The Jerusalem Hotel is family run and situated in an old Arab mansion originally built over 120 years ago on the remains of a 4th century Byzantine Church by a feudal lord. The Jerusalem Hotel has been carefully renovated to accentuate its 19th century Arab character and refurbished with Arabesque furniture. The thick stone walls, cut from unique creamy Jerusalem stone have been exposed and pointed with a traditional Arabic plaster.

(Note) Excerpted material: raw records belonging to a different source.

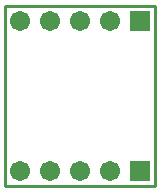
<source format=gbs>
%FSLAX25Y25*%
%MOIN*%
G70*
G01*
G75*
G04 Layer_Color=16711935*
%ADD10R,0.05118X0.03347*%
%ADD11R,0.05315X0.03740*%
%ADD12R,0.03347X0.05118*%
%ADD13R,0.01181X0.05118*%
%ADD14C,0.00800*%
%ADD15C,0.01000*%
%ADD16C,0.05906*%
%ADD17R,0.05906X0.05906*%
%ADD18C,0.02756*%
%ADD19C,0.00984*%
%ADD20C,0.02362*%
%ADD21C,0.00787*%
%ADD22C,0.00394*%
%ADD23R,0.05918X0.04147*%
%ADD24R,0.06115X0.04540*%
%ADD25R,0.04147X0.05918*%
%ADD26R,0.01981X0.05918*%
%ADD27C,0.06706*%
%ADD28R,0.06706X0.06706*%
D15*
X145000Y135000D02*
X195000D01*
Y195000D01*
X145000D02*
X195000D01*
X145000Y135000D02*
Y195000D01*
D27*
X150000Y190000D02*
D03*
X160000D02*
D03*
X170000D02*
D03*
X180000D02*
D03*
X150000Y140000D02*
D03*
X160000D02*
D03*
X170000D02*
D03*
X180000D02*
D03*
D28*
X190000Y190000D02*
D03*
Y140000D02*
D03*
M02*

</source>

After our long day in Old City Jerusalem we had a great meal at the Notre Dame Guest House, which was a short walk from our hotel. Views of the Old City at night were pretty spectacular.

Notre Dame Guest House

Our day in Old City Jerusalem connected us to being a Jew more than could ever have been imagined. Having a full day (!) with our tour guide gave us a focused start at understanding the allure of Jerusalem for the Jewish peoples. We appreciated walking the streets and alleys and imagining what it was like in centuries past, and we couldn’t help but consider the influence of conquering armies and the contribution of their culture to the City. Interacting with modern Israelis continues to be a joy of this trip, and visiting places in Old City Jerusalem so central to Judaism renewed our passion for our religion and left us awestruck.

Barbara and Brian

“It’s not what you look at that matters, it’s what you see.“ – Henry David Thoreau

One thought on “OLD CITY JERUSALEM

  1. Just – WOW. Such breathtaking photographs, and what an emotionally-charged journey! I’m so sorry your tahini was confiscated. I could send you some local from Philly! It’s obviously not going to be the same, but we do have a small local company that makes really lovely tahini.